» Aim of the exercise
Reproduce the text of the listing below line for line, with no alterations. Leave the pictures out of your output.

(Dataset entries)
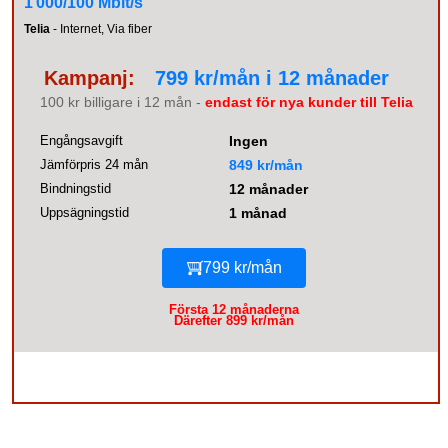
1 000/100 Mbit/s
Telia
- Internet, Via fiber
Kampanj:
799 kr/mån i 12 månader
100 kr billigare i 12 mån -
endast för nya kunder till Telia
Engångsavgift
Ingen
Jämförpris 24 mån
849 kr/mån
Bindningstid
12 månader
Uppsägningstid
1 månad
799 kr/mån
Första 12 månaderna
Därefter 899 kr/mån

» Problem solution
1 000/100 Mbit/s
Telia
- Internet, Via fiber
Kampanj:
799 kr/mån i 12 månader
100 kr billigare i 12 mån -
endast för nya kunder till Telia
Engångsavgift
Ingen
Jämförpris 24 mån
849 kr/mån
Bindningstid
12 månader
Uppsägningstid
1 månad
799 kr/mån
Första 12 månaderna
Därefter 899 kr/mån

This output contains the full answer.